The key for stock and bond investors is that inflation, which has spiked some from soaring oil prices, has been pulled way down from 9.1% in the summer of 2022. Eventually, the Federal Reserve will lower interest rates to get the economy moving, likely late in 2024, if not earlier. Investors that have higher-yielding stocks and bonds could see a big rally when those rates start coming down.

We screened our 24/7 Wall St. dividend and value screen for stocks with among the largest dependable dividends that could rally sharply when rates do start to fall. Seven top picks came up, and all make sense for growth and income investors.

It is important to remember that no single analyst report should be used as a sole basis for any buying or selling decision.

Alliance Resource Partners

This is a leader in the thermal coal business and also offers solid diversity. Alliance Resource Partners L.P. (NASDAQ: ARLP), a diversified natural resource company, produces and markets coal primarily to utilities and industrial users in the United States. The company produces a range of thermal and metallurgical coal with sulfur and heat contents.

It operates seven underground mining complexes in Illinois, Indiana, Kentucky, Maryland, Pennsylvania and West Virginia. In addition, it leases land and operates a coal loading terminal on the Ohio River at Mt. Vernon, Indiana. It buys and resells coal, as well as owns mineral and royalty interests in approximately 1.5 million gross acres of oil and gas producing regions primarily in the Permian, Anadarko and Williston Basins.

Further, the company offers various mining technology products and services, including data network, communication and tracking systems, mining proximity detection systems, industrial collision avoidance systems and data and analytics software.
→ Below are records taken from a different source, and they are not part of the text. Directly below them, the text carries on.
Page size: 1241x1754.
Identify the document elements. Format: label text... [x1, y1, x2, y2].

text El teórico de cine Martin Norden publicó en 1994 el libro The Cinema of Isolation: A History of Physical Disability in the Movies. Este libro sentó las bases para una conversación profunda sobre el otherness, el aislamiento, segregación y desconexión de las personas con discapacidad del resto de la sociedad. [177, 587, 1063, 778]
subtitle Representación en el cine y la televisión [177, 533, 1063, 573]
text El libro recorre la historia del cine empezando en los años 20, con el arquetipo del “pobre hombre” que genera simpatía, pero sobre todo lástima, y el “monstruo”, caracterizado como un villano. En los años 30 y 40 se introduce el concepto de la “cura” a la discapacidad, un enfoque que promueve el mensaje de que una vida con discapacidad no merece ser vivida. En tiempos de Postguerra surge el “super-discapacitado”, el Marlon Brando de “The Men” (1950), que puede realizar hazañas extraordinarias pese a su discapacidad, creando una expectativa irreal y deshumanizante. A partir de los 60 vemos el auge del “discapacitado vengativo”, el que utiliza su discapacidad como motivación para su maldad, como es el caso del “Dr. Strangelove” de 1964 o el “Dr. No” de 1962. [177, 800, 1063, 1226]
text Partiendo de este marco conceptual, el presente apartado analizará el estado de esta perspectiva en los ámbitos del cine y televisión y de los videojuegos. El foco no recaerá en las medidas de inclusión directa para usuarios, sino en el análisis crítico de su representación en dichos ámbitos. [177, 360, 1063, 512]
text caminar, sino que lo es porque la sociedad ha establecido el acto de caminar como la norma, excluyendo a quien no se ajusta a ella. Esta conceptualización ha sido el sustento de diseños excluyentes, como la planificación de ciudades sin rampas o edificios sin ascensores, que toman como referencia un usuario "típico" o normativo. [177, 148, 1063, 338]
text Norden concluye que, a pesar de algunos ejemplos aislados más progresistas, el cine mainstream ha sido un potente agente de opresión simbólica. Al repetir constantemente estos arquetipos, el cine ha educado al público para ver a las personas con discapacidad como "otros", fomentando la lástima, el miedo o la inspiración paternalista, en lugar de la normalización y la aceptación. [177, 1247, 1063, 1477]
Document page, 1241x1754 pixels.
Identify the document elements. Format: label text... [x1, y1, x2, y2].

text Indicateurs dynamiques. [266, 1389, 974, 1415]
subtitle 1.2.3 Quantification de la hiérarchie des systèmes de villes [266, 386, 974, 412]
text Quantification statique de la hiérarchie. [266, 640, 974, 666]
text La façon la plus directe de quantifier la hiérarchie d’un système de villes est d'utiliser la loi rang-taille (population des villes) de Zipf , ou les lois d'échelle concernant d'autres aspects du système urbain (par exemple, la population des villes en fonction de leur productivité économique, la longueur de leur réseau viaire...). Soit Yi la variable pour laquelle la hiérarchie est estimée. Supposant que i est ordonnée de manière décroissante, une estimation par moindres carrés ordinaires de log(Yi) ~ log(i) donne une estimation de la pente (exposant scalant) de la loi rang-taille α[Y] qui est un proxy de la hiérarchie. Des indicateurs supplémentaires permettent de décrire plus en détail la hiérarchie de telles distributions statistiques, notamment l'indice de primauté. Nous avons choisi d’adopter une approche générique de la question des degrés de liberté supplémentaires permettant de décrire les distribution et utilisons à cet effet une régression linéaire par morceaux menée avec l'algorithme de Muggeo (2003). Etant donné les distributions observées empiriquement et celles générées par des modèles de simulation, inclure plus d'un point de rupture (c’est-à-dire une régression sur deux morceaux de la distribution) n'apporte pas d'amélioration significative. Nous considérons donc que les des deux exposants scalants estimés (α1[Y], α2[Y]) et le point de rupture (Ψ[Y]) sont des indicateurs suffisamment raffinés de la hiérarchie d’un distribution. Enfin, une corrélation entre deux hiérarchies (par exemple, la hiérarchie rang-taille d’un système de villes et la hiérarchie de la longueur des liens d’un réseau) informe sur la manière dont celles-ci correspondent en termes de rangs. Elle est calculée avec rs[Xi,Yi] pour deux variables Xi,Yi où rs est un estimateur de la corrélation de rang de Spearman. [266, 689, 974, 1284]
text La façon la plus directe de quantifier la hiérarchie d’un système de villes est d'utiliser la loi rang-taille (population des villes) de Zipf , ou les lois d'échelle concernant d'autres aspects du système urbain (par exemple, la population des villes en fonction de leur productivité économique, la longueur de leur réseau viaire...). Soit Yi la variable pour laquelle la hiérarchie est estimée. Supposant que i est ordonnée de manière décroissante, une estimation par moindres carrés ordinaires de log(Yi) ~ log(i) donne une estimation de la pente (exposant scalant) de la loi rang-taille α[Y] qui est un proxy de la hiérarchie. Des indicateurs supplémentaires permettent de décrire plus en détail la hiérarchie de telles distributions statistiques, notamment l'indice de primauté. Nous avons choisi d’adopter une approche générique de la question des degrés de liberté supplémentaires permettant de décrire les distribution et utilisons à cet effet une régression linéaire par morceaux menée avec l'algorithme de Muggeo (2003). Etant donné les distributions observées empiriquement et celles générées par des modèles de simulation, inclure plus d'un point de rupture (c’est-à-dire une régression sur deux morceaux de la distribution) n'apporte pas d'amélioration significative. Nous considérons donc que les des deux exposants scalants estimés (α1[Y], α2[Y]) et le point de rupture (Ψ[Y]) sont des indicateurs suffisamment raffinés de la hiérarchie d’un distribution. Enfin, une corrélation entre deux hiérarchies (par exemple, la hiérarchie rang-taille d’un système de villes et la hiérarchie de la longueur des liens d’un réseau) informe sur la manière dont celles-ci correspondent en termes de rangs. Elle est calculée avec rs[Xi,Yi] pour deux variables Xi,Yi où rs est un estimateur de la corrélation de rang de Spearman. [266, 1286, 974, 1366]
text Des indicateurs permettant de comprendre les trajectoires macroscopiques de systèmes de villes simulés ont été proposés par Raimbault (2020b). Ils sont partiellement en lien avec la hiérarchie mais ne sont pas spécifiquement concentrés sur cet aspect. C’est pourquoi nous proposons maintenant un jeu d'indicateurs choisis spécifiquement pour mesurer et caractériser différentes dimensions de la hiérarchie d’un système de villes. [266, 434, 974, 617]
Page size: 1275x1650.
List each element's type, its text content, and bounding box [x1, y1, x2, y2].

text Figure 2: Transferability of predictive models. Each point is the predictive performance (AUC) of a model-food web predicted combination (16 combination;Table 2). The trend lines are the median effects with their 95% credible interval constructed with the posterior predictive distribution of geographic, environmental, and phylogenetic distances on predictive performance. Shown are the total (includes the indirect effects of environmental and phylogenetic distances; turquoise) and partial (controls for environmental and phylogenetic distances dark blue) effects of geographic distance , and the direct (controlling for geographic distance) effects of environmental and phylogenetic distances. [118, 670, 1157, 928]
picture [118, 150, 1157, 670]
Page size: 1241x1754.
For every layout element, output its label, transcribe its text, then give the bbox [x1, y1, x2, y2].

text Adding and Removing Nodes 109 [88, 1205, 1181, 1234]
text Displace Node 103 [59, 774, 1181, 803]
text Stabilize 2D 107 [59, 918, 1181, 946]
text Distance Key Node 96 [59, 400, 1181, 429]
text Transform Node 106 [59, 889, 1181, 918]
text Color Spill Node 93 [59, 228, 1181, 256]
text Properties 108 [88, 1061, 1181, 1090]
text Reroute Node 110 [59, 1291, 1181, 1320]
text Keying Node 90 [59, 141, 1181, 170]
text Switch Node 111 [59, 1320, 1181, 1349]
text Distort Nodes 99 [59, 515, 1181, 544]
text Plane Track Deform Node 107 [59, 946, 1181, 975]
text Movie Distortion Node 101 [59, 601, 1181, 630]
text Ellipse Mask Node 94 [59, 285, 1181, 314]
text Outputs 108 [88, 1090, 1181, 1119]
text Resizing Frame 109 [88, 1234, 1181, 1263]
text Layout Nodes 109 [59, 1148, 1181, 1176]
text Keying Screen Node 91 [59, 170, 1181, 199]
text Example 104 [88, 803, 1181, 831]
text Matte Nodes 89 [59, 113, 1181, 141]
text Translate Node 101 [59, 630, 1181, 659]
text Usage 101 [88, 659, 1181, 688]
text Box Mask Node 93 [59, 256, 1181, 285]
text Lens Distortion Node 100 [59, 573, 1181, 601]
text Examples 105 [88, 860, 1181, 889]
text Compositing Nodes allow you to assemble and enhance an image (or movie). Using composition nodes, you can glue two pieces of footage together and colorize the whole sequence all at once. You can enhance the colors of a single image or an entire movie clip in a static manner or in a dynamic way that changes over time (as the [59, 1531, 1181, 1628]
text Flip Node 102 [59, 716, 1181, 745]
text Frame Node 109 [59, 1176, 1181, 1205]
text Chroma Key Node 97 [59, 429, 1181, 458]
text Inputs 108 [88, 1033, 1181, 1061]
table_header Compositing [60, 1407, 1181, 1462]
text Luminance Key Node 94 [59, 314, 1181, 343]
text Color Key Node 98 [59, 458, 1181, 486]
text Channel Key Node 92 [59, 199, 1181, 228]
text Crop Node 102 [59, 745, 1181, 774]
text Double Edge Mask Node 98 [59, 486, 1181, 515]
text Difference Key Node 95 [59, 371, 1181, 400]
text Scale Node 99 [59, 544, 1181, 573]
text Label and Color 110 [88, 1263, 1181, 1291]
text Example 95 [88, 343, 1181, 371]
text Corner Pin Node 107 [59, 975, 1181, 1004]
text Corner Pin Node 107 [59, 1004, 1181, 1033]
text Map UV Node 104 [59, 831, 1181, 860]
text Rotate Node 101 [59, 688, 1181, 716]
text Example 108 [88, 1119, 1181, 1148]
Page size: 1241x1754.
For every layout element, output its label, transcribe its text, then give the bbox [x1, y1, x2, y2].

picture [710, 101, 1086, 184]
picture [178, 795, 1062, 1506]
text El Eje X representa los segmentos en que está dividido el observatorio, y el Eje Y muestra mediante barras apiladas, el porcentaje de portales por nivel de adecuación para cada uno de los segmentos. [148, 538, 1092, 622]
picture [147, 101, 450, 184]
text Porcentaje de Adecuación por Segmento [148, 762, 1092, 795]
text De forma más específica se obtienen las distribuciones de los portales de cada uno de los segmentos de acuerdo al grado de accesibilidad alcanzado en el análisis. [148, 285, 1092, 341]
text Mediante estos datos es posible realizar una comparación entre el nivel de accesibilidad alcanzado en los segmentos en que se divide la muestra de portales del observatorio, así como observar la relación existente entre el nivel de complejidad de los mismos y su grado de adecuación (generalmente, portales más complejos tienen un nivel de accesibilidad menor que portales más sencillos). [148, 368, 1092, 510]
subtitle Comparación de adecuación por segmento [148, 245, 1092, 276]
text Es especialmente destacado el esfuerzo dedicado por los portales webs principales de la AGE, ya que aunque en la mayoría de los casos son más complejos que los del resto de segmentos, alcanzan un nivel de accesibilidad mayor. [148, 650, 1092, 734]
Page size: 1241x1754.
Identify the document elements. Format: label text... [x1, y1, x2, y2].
Investors receive a 14.01% distribution. Benchmark has a $28 target price for Alliance Resource Partners stock. The consensus target is $28.67, and Wednesday’s closing share price was $20.40.

Altria

This maker of tobacco products offers value investors a great entry point now as it has been hit as cigarette sales have slowed. Altria Group Inc. (NYSE: MO) is the parent company of Philip Morris USA (cigarettes), UST (smokeless), John Middleton (cigars), Ste. Michelle Wine Estates and Philip Morris Capital. PMUSA enjoys a 51% share of the U.S. cigarette market, led by its top cigarette brand Marlboro.